Authentication & Identity
- Microsoft Entra ID (Azure AD) for all user and service authentication
- Managed Identity for service-to-service — zero secrets in code or config
- Conditional Access policies: MFA, device compliance, location-based restrictions
- Certificate-based authentication for radar edge devices
Data Protection
- OneLake encryption at rest — Microsoft-managed or customer-managed keys via Key Vault
- TLS 1.3 encryption in transit for all data flows
- Data classification labels (Microsoft Purview) — SECRET, RESTRICTED, OFFICIAL
- Sensitivity labels enforced across Power BI, OneLake, and exports
Access Control
- Workspace-level RBAC: separate workspaces for raw sensor data vs. fused intelligence
- Item-level permissions: control who can see raw detections vs. fused tracks
- Row-level security in Power BI: operators see their sector, commanders see all
- Column-level security: mask exact radar coordinates from lower clearance levels
Governance & Compliance
- Microsoft Purview integration for data cataloging and lineage
- Audit logging: every data access logged to Entra audit trail
- Data residency: Fabric capacity pinned to specific Azure region (e.g., North Europe for Finland)

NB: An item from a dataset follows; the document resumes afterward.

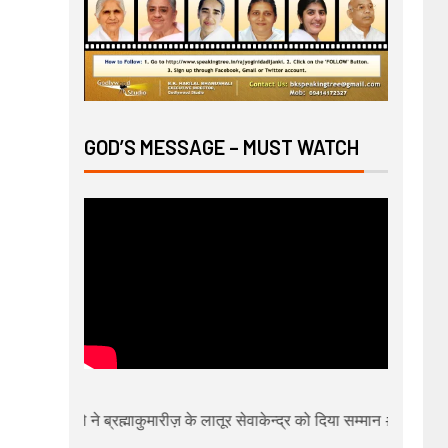
GOD’S MESSAGE – MUST WATCH
बावनकुले ने ब्रह्माकुमारीज़ के लातूर सेवाकेन्द्र को दिया सम्मान # बीके भूपाल को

- Retention policies: automatic archival and deletion per data classification
Network Security
- Private endpoints for Fabric workspace — no public internet exposure
- Managed VNet integration for Spark workloads
- Network isolation between workspaces handling different classification levels
- Azure Firewall and NSG rules controlling ingress from edge sensor networks
- ExpressRoute or VPN for secure connectivity from radar sites to Azure backbone
Integration Points
How the Fabric intelligence platform connects to the broader operational ecosystem.
🔄 Multi-Source Fusion in OneLake
All sensor data — radar, IoT, cameras, satellite, OSINT — lands in OneLake as Delta tables. Spark notebooks execute cross-source fusion to produce the Common Operating Picture, accessible to every consumer without data duplication.
⚡ Event-Driven Pipelines
Eventstream triggers Spark notebooks automatically when new data arrives. Detection spikes invoke anomaly-analysis notebooks; new satellite imagery triggers correlation workflows. No manual scheduling required.
🌐 REST API Layer for C2 Integration
Fused tracks and threat assessments exposed via REST APIs for external Command & Control systems. Fabric SQL endpoints and Eventhouse KQL endpoints enable direct queries from any HTTP client.
🔑 Managed Identity Everywhere
Zero API keys in the architecture. All service-to-service communication uses Managed Identity — Event Hub, Fabric, OneLake, ESRI, Power BI. Secrets never appear in code, config, or deployment pipelines.